Start of Supplied entries

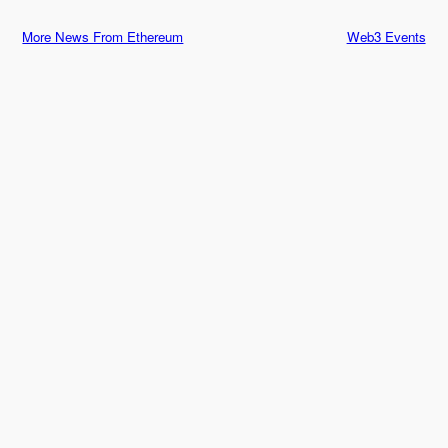
More News From Ethereum
Web3 Events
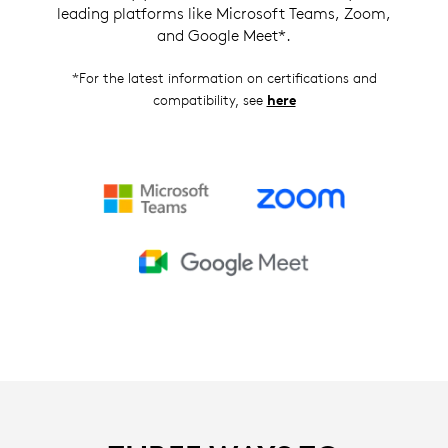
leading platforms like Microsoft Teams, Zoom,
and Google Meet*.
*For the latest information on certifications and
compatibility, see
here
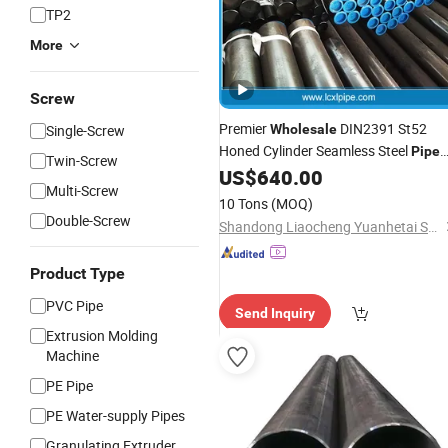
TP2
More
Screw
Premier
DIN2391 St52
Single-Screw
Wholesale
Honed Cylinder Seamless Steel
Pipe
Twin-Screw
and
US$
640.00
Tube
Multi-Screw
10 Tons
(MOQ)
Double-Screw
Shandong Liaocheng Yuanhetai Steel Products Co., Ltd.
Product Type
PVC Pipe
Send Inquiry
Extrusion Molding
Machine
PE Pipe
PE Water-supply Pipes
Granulating Extruder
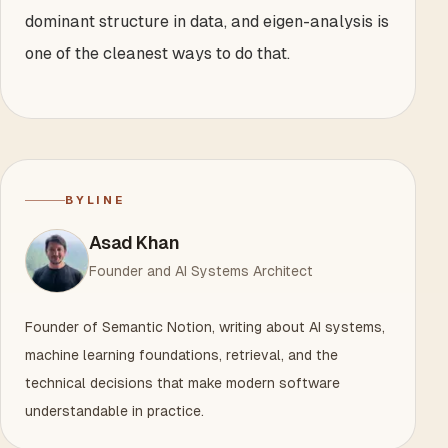
dominant structure in data, and eigen-analysis is
one of the cleanest ways to do that.
BYLINE
Asad Khan
Founder and AI Systems Architect
Founder of Semantic Notion, writing about AI systems,
machine learning foundations, retrieval, and the
technical decisions that make modern software
understandable in practice.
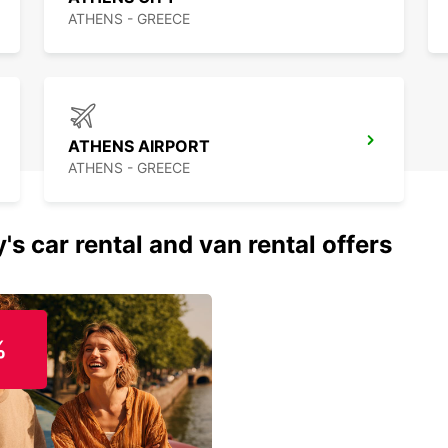
ATHENS - GREECE
ATHENS AIRPORT
ATHENS - GREECE
's car rental and van rental offers
%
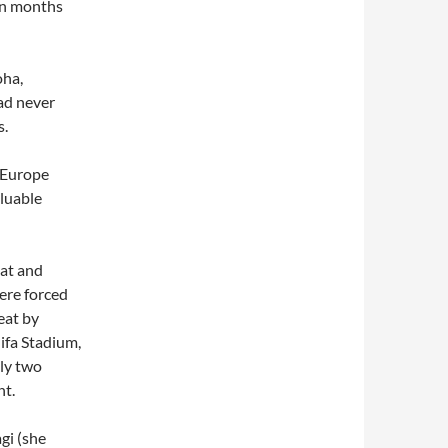
en months
oha,
ad never
s.
. Europe
luable
eat and
ere forced
eat by
ifa Stadium,
nly two
ht.
agi (she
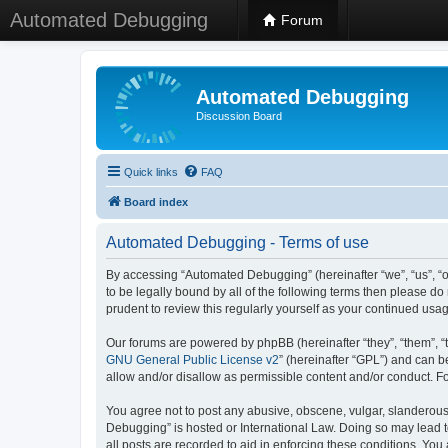
Automated Debugging
Forum
Automated Debugging
Discussion Board
Quick links
FAQ
Board index
Automated Debugging - Terms of use
By accessing “Automated Debugging” (hereinafter “we”, “us”, “o
to be legally bound by all of the following terms then please 
prudent to review this regularly yourself as your continued u
Our forums are powered by phpBB (hereinafter “they”, “them”, “
GNU General Public License v2
” (hereinafter “GPL”) and can
allow and/or disallow as permissible content and/or conduct. F
You agree not to post any abusive, obscene, vulgar, slanderous, 
Debugging” is hosted or International Law. Doing so may lead t
all posts are recorded to aid in enforcing these conditions. Yo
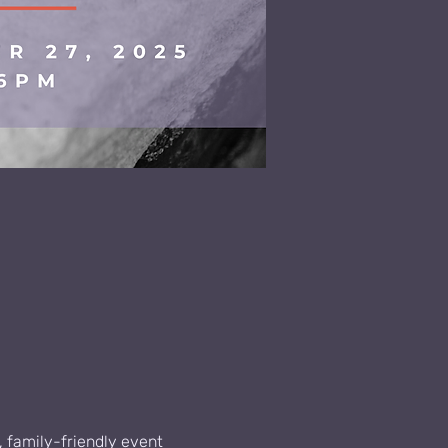
, family-friendly event 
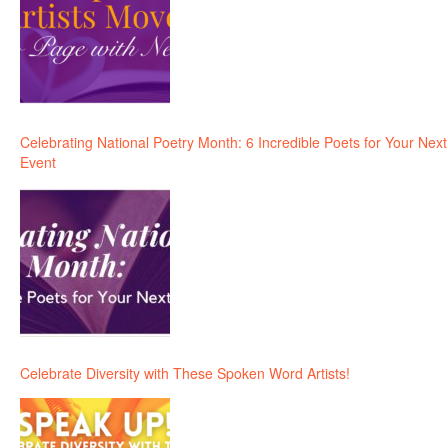
Celebrating National Poetry Month: 6 Incredible Poets for Your Next
Event
Celebrate Diversity with These Spoken Word Artists!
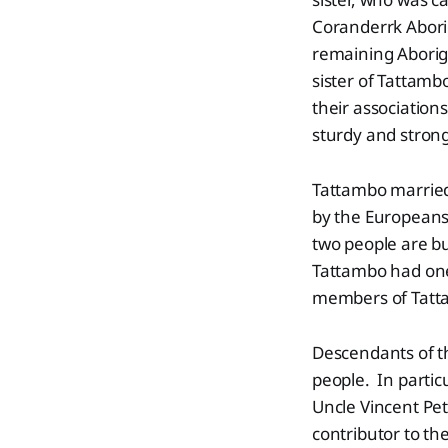
Coranderrk Aborig
remaining Aborigi
sister of Tattambo
their association
sturdy and strong
Tattambo married
by the Europeans
two people are b
Tattambo had one
members of Tatta
Descendants of th
people. In partic
Uncle Vincent Pet
contributor to the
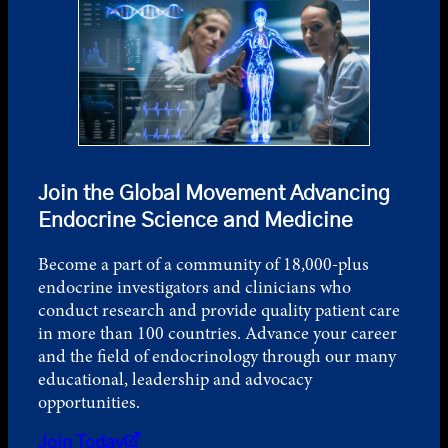
Join the Global Movement Advancing
Endocrine Science and Medicine
Become a part of a community of 18,000-plus
endocrine investigators and clinicians who
conduct research and provide quality patient care
in more than 100 countries. Advance your career
and the field of endocrinology through our many
educational, leadership and advocacy
opportunities.
Join Today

End of Supplied entries

Convert the text read from all the material above into a Markdown table with the columns "Row" and "Line": number each line in order and skip blank lines. Leave out the pictures.

| Row | Line |
|---|---|
| 1 | More News From Ethereum |
| 2 | Web3 Events |
| 3 | leading platforms like Microsoft Teams, Zoom, |
| 4 | and Google Meet*. |
| 5 | *For the latest information on certifications and |
| 6 | compatibility, see |
| 7 | here |
| 8 | TP2 |
| 9 | More |
| 10 | Screw |
| 11 | Premier |
| 12 | DIN2391 St52 |
| 13 | Single-Screw |
| 14 | Wholesale |
| 15 | Honed Cylinder Seamless Steel |
| 16 | Pipe |
| 17 | Twin-Screw |
| 18 | and |
| 19 | US$ |
| 20 | 640.00 |
| 21 | Tube |
| 22 | Multi-Screw |
| 23 | 10 Tons |
| 24 | (MOQ) |
| 25 | Double-Screw |
| 26 | Shandong Liaocheng Yuanhetai Steel Products Co., Ltd. |
| 27 | Product Type |
| 28 | PVC Pipe |
| 29 | Send Inquiry |
| 30 | Extrusion Molding |
| 31 | Machine |
| 32 | PE Pipe |
| 33 | PE Water-supply Pipes |
| 34 | Granulating Extruder |
| 35 | dominant structure in data, and eigen-analysis is |
| 36 | one of the cleanest ways to do that. |
| 37 | BYLINE |
| 38 | Asad Khan |
| 39 | Founder and AI Systems Architect |
| 40 | Founder of Semantic Notion, writing about AI systems, |
| 41 | machine learning foundations, retrieval, and the |
| 42 | technical decisions that make modern software |
| 43 | understandable in practice. |
| 44 | ATHENS - GREECE |
| 45 | ATHENS AIRPORT |
| 46 | ATHENS - GREECE |
| 47 | 's car rental and van rental offers |
| 48 | % |
| 49 | en months |
| 50 | oha, |
| 51 | ad never |
| 52 | s. |
| 53 | . Europe |
| 54 | luable |
| 55 | eat and |
| 56 | ere forced |
| 57 | eat by |
| 58 | ifa Stadium, |
| 59 | nly two |
| 60 | ht. |
| 61 | agi (she |
| 62 | Automated Debugging |
| 63 | Forum |
| 64 | Automated Debugging |
| 65 | Discussion Board |
| 66 | Quick links |
| 67 | FAQ |
| 68 | Board index |
| 69 | Automated Debugging - Terms of use |
| 70 | By accessing “Automated Debugging” (hereinafter “we”, “us”, “o |
| 71 | to be legally bound by all of the following terms then please  |
| 72 | prudent to review this regularly yourself as your continued u |
| 73 | Our forums are powered by phpBB (hereinafter “they”, “them”, “ |
| 74 | GNU General Public License v2 |
| 75 | ” (hereinafter “GPL”) and can |
| 76 | allow and/or disallow as permissible content and/or conduct. F |
| 77 | You agree not to post any abusive, obscene, vulgar, slanderous,  |
| 78 | Debugging” is hosted or International Law. Doing so may lead t |
| 79 | all posts are recorded to aid in enforcing these conditions. Yo |
| 80 | , family-friendly event  |
| 81 | Celebrating National Poetry Month: 6 Incredible Poets for Your Next |
| 82 | Event |
| 83 | Celebrate Diversity with These Spoken Word Artists! |
| 84 | Coranderrk Aborig |
| 85 | remaining Aborigi |
| 86 | sister of Tattambo |
| 87 | their association |
| 88 | sturdy and strong |
| 89 | Tattambo married |
| 90 | by the Europeans |
| 91 | two people are b |
| 92 | Tattambo had one |
| 93 | members of Tatta |
| 94 | Descendants of th |
| 95 | people. In partic |
| 96 | Uncle Vincent Pet |
| 97 | contributor to the |
| 98 | Join the Global Movement Advancing |
| 99 | Endocrine Science and Medicine |
| 100 | Become a part of a community of 18,000-plus |
| 101 | endocrine investigators and clinicians who |
| 102 | conduct research and provide quality patient care |
| 103 | in more than 100 countries. Advance your career |
| 104 | and the field of endocrinology through our many |
| 105 | educational, leadership and advocacy |
| 106 | opportunities. |
| 107 | Join Today |